To clinically verify this hypothesis, researchers designed a MAYA proof - of - concept trial [5].
A Multicenter, Single - Arm Phase II Clinical Trial to Evaluate the Efficacy and Safety of an Immuno - Sensitizing Strategy, Initiated with Temozolomide and Followed by Combination of Low - Dose Ipilimumab and Nivolumab for the Treatment of Microsatellite Stability (MSS) and O6 - meG - DNA methyltransferase (MGMT) - Silent Metastatic Colorectal Cancer (mCRC).
A total of 204 RAS/BRAF wild - type subjects were included in the experiment, and 135 subjects received the first phase of treatment. Of these, 102 cases (76%) discontinued due to death or disease progression after Temozolomide initiation, and 33 cases (24%) were under control and started Phase 2 treatment, which formed the final study population. The median follow - up was 23.1 months, and the 8 - month incidence of progression - free survival (PFS) was 36%. The median PFS and overall survival were 7.0 and 18.4 months, respectively, with an overall response rate of 45%. Grade 3 - 4 immune - related adverse events included rash (6%), colitis (3%), and pituitary inflammation (3%). No unexpected adverse events or treatment - related deaths were reported.

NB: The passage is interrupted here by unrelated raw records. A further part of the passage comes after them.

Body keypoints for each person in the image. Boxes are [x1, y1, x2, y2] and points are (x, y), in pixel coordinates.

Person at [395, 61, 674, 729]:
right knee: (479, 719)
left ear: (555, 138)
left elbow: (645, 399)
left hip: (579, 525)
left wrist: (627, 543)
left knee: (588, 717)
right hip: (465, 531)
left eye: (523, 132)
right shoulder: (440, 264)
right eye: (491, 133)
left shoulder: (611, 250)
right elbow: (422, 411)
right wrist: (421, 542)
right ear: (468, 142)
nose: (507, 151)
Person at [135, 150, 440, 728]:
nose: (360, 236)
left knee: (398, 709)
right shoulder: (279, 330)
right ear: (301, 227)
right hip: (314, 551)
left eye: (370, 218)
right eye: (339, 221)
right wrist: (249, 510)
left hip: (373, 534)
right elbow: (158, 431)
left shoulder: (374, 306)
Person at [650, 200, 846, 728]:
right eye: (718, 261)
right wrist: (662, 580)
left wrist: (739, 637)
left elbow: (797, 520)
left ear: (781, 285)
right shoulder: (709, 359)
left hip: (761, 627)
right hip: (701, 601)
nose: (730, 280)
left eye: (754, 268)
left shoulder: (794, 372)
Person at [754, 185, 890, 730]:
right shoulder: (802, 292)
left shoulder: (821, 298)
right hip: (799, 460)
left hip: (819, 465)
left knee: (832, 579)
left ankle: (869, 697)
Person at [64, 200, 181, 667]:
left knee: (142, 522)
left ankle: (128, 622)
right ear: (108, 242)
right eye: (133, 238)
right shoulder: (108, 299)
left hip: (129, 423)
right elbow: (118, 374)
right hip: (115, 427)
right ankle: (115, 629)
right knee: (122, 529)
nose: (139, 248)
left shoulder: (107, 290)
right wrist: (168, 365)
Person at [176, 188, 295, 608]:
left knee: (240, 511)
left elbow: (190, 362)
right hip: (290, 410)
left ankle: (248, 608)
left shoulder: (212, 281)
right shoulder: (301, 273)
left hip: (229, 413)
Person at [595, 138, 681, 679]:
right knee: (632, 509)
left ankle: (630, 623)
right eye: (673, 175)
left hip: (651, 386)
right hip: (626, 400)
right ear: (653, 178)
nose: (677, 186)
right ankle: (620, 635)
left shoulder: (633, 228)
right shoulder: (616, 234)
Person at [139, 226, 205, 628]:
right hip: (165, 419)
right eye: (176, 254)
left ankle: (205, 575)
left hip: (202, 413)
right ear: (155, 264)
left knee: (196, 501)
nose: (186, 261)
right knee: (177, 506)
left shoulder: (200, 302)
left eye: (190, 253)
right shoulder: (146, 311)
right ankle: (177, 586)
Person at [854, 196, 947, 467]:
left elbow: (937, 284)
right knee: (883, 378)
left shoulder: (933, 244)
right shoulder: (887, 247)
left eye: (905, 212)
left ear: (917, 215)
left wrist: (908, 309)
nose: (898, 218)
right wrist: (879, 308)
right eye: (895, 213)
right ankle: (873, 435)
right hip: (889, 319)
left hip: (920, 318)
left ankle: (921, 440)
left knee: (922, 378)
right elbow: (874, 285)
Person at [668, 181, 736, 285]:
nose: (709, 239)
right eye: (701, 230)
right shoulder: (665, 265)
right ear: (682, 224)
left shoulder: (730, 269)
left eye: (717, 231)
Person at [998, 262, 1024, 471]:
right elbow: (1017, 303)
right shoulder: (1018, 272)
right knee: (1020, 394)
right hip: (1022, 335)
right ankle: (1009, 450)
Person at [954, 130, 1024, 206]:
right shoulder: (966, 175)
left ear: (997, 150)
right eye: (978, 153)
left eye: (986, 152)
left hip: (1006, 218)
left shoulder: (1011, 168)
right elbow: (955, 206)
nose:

▲ Kaplan - Meier curve of (A)PFS and (B)OS of patients under treatment in Part II
04. Future prospects
The MAYA trial reached the primary endpoint, providing proof - of - concept evidence that a regimen of Temozolomide coadministered with low - dose Ipilimumab and Nivolumab following initiation may have durable clinical benefits in pMMR/MSS and MGMT - silent mCRC patients. Clinical trials have demonstrated that Temozolomide can induce dMMR states and eventually "heat" immunologically "cold tumors". That's why Temozolomide, a traditional chemotherapy drug, has regained its potential. Acquired resistance to Temozolomide is often accompanied by hypermutations and frequent secondary mutations in the MMR gene, especially the MSH6 gene. On the contrary, dMMR and hypermutations are likely the result of chemotherapy - induced mutations and methylation of the MGMT promoter. So, malignant tumors that are sensitive to Temozolomide treatment (often receiving Temozolomide "start - up treatment" for a long time) with silence of pMMR/MSS and MGMT may be induced into a dMMR state, which will be one of the most potential directions of immune sensitization in the long term, and it is likely to affect future clinical practice.
References
[1] Nucleic Acids Res.51, 3722–3734.
[2] J Clin Oncol 36:773-779, 2018
[3] Cancer Res. 2005 Jul 15; 65(14):6394-400.